───── RECORDS FOR PROCESSING ─────
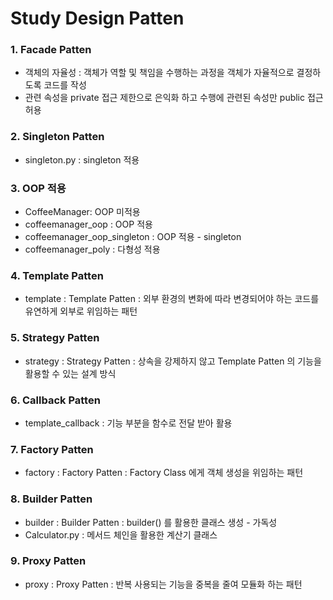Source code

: # Study Design Patten

### 1. Facade Patten
- 객체의 자율성 : 객체가 역할 및 책임을 수행하는 과정을 객체가 자율적으로 결정하도록 코드를 작성
- 관련 속성을 private 접근 제한으로 은익화 하고 수행에 관련된 속성만 public 접근 허용

### 2. Singleton Patten
- singleton.py : singleton 적용

### 3. OOP 적용
- CoffeeManager: OOP 미적용
- coffeemanager_oop : OOP 적용
- coffeemanager_oop_singleton : OOP 적용 - singleton
- coffeemanager_poly : 다형성 적용
 
### 4. Template Patten
- template : Template Patten : 외부 환경의 변화에 따라 변경되어야 하는 코드를 유연하게 외부로 위임하는 패턴
 
### 5. Strategy Patten
- strategy : Strategy Patten : 상속을 강제하지 않고 Template Patten 의 기능을 활용할 수 있는 설계 방식

### 6. Callback Patten
- template_callback : 기능 부분을 함수로 전달 받아 활용

### 7. Factory Patten
- factory : Factory Patten : Factory Class 에게 객체 생성을 위임하는 패턴

### 8. Builder Patten
- builder : Builder Patten : builder() 를 활용한 클래스 생성 - 가독성
- Calculator.py : 메서드 체인을 활용한 계산기 클래스

### 9. Proxy Patten
- proxy : Proxy Patten : 반복 사용되는 기능을 중복을 줄여 모듈화 하는 패턴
─────
TASK INSTRUCTIONS: Output the data exactly, pictures omitted.

RESPONSE TO THIS TASK:
Source code

: # Study Design Patten

### 1. Facade Patten
- 객체의 자율성 : 객체가 역할 및 책임을 수행하는 과정을 객체가 자율적으로 결정하도록 코드를 작성
- 관련 속성을 private 접근 제한으로 은익화 하고 수행에 관련된 속성만 public 접근 허용

### 2. Singleton Patten
- singleton.py : singleton 적용

### 3. OOP 적용
- CoffeeManager: OOP 미적용
- coffeemanager_oop : OOP 적용
- coffeemanager_oop_singleton : OOP 적용 - singleton
- coffeemanager_poly : 다형성 적용
 
### 4. Template Patten
- template : Template Patten : 외부 환경의 변화에 따라 변경되어야 하는 코드를 유연하게 외부로 위임하는 패턴
 
### 5. Strategy Patten
- strategy : Strategy Patten : 상속을 강제하지 않고 Template Patten 의 기능을 활용할 수 있는 설계 방식

### 6. Callback Patten
- template_callback : 기능 부분을 함수로 전달 받아 활용

### 7. Factory Patten
- factory : Factory Patten : Factory Class 에게 객체 생성을 위임하는 패턴

### 8. Builder Patten
- builder : Builder Patten : builder() 를 활용한 클래스 생성 - 가독성
- Calculator.py : 메서드 체인을 활용한 계산기 클래스

### 9. Proxy Patten
- proxy : Proxy Patten : 반복 사용되는 기능을 중복을 줄여 모듈화 하는 패턴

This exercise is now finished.